GRENOBLE ET ROUEN : DEUX TRAJECTOIRES DE RECONVERSION INDUSTRIELLE POUR REFONDER LA SOUVERAINETÉ PRODUCTIVE
Après quelques années de rebond, la réindustrialisation de la France connaît de nouvelles difficultés : les fermetures de sites industriels ont pris le dessus sur la création de nouvelles unités productives, fragilisant une dynamique essentielle à la reconstitution d’une nouvelle forme de souveraineté.

Les métropoles de Grenoble et de Rouen ont présenté, lors de la commission Économie des territoires du 7 octobre 2025, deux démarches emblématiques de reconversion de sites industriels majeurs. Leurs expériences illustrent la diversité des réponses apportées par les territoires urbains aux défis de la désindustrialisation et de la transition productive.
Grenoble : préserver la vocation industrielle d’un site stratégique
Christophe Vandepoortaele, directeur général adjoint de Grenoble Alpes Métropole, a décrit la fermeture de la plateforme chimique centenaire de 120 hectares à Pont-de-Claix, entraînant la perte directe de 600 emplois et un manque à gagner fiscal annuel de 5 M€.

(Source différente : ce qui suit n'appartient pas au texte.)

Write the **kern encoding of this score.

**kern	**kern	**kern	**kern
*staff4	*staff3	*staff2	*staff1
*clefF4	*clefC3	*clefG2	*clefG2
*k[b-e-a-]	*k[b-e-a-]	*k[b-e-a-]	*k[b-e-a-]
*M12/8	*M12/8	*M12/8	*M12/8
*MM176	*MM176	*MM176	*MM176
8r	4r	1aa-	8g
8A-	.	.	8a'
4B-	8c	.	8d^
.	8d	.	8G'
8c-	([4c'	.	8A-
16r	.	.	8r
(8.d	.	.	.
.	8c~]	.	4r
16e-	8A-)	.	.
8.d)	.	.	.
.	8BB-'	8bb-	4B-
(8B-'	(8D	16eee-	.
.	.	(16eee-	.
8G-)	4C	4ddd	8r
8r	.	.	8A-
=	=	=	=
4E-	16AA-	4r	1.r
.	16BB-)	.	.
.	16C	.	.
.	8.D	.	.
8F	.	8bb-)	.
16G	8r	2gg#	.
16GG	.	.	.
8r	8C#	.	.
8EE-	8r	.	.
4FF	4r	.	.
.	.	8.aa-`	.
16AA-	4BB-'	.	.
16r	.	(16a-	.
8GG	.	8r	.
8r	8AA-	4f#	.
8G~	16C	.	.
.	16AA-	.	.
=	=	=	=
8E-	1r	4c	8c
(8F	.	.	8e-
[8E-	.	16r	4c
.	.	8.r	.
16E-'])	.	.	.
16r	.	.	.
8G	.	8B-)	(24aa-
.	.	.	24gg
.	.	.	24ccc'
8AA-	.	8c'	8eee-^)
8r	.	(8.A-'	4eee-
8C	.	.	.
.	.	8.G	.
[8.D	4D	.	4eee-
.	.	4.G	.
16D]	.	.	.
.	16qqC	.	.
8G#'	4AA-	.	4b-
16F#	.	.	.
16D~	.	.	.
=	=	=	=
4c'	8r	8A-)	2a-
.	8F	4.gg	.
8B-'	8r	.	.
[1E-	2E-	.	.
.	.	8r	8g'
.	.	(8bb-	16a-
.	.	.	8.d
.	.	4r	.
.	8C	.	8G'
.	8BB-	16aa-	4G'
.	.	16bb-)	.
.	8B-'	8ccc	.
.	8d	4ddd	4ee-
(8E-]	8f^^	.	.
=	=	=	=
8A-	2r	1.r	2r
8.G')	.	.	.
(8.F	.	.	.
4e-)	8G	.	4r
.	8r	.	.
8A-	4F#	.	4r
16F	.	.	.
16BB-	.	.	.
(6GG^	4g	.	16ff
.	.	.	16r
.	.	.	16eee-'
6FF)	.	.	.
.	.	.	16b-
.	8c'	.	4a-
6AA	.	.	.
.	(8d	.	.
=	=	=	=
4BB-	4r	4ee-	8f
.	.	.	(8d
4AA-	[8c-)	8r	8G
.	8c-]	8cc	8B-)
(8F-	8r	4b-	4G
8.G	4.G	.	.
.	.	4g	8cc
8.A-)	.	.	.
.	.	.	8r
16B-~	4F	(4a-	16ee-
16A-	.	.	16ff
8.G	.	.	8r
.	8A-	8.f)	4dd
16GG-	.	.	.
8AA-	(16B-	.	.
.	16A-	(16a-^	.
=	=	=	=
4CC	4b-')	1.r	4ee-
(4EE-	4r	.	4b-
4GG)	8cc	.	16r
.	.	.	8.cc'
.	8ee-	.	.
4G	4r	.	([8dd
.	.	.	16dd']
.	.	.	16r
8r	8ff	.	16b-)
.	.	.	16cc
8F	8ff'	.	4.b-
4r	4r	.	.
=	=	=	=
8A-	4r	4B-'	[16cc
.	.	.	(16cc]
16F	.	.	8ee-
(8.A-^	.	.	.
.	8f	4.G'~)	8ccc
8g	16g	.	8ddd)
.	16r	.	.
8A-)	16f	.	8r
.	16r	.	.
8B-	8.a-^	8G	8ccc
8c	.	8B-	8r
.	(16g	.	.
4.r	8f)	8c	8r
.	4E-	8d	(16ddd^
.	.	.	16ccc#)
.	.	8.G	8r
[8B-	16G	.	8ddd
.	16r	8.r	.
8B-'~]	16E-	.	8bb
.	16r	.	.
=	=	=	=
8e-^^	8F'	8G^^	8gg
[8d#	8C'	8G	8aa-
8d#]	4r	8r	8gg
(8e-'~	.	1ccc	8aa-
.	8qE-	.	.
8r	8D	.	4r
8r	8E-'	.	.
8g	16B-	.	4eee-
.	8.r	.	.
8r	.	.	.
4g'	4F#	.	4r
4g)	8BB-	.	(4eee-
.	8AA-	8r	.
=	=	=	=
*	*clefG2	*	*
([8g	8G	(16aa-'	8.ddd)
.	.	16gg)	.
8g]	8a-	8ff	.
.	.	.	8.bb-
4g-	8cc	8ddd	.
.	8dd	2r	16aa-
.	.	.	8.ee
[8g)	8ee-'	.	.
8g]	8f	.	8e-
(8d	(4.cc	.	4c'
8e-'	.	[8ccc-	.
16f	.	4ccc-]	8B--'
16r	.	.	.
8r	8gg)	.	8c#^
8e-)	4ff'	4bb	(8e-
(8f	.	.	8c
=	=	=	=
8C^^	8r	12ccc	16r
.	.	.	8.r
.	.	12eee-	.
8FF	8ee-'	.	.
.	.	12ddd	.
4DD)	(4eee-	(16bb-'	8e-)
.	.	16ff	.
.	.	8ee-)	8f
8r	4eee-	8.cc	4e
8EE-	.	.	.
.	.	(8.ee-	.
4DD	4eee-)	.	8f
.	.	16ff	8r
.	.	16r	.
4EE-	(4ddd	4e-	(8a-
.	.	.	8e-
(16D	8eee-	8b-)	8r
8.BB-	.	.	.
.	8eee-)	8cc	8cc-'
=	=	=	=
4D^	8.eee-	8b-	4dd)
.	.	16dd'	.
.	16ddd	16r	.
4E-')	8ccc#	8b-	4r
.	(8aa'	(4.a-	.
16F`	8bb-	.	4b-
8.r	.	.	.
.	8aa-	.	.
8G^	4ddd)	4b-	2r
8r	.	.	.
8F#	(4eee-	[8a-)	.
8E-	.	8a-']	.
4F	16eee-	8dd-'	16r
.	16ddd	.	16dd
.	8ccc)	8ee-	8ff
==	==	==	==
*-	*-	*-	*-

Reliée à une mine de sel située à 90 km de la métropole, ressource essentielle pour la filière chimique, la plateforme constitue un maillon stratégique de la souveraineté nationale dans la production du chlore et de ses dérivés.
La Métropole a choisi de maintenir les périmètres de sécurité et les autorisations ICPE, afin de garantir la possibilité d’un redéploiement industriel sans lourdeur administrative.
Une étude métropolitaine sur deux ans, conduite avec l’État et pilotée par un comité de pilotage présidé par la préfète, vise à définir un plan de réindustrialisation combinant faisabilité technique, juridique et financière.
« Conserver les périmètres de sécurité permet de faire revenir des industriels sans procédures lourdes. »
Au-delà de la défense de l’emploi, la métropole porte un message fort : préserver les capacités productives existantes est un enjeu de souveraineté économique autant qu’un impératif environnemental.
Rouen : concilier reconversion économique et intérêt général
À Rouen, Christelle Morin-Deforceville a présenté le cas du site Vallourec, 13 hectares en milieu urbain, fermé en 2021 après plus d’un siècle d’activité.
Après plusieurs tentatives de reprise industrielle infructueuses, la Métropole Rouen Normandie a opté pour une négociation avec le groupe Vinci, lauréat de l’appel d’offres lancé par le propriétaire.
Le projet initial, centré sur la logistique, a évolué vers un programme mixte combinant la création d’un dépôt de tramway (4,5 ha), la renaturation de la rivière du Cailly et le maintien d’une vocation économique sur le reste du site.
Cette approche illustre une gouvernance pragmatique, attentive à la qualité du cadre de vie et à l’équilibre entre usages économiques, urbains et environnementaux.
Des enseignements partagés
Les deux expériences convergent sur plusieurs points :
- la nécessité d’un pilotage clair entre État, métropoles et partenaires économiques ;
- l’importance du temps long, souvent supérieur à dix ans, et du phasage des interventions ;
- la vigilance face à la prolifération des projets logistiques, peu créateurs d’emplois ;
- le besoin d’une vision nationale de la souveraineté industrielle et de la mobilisation foncière.
Ces démarches témoignent du rôle déterminant des métropoles dans la réindustrialisation durable et la transformation des friches.
Elles confirment la capacité du bloc local à articuler développement économique, planification territoriale et exigence écologique — un chantier que France urbaine continuera d’accompagner aux côtés de ses adhérents.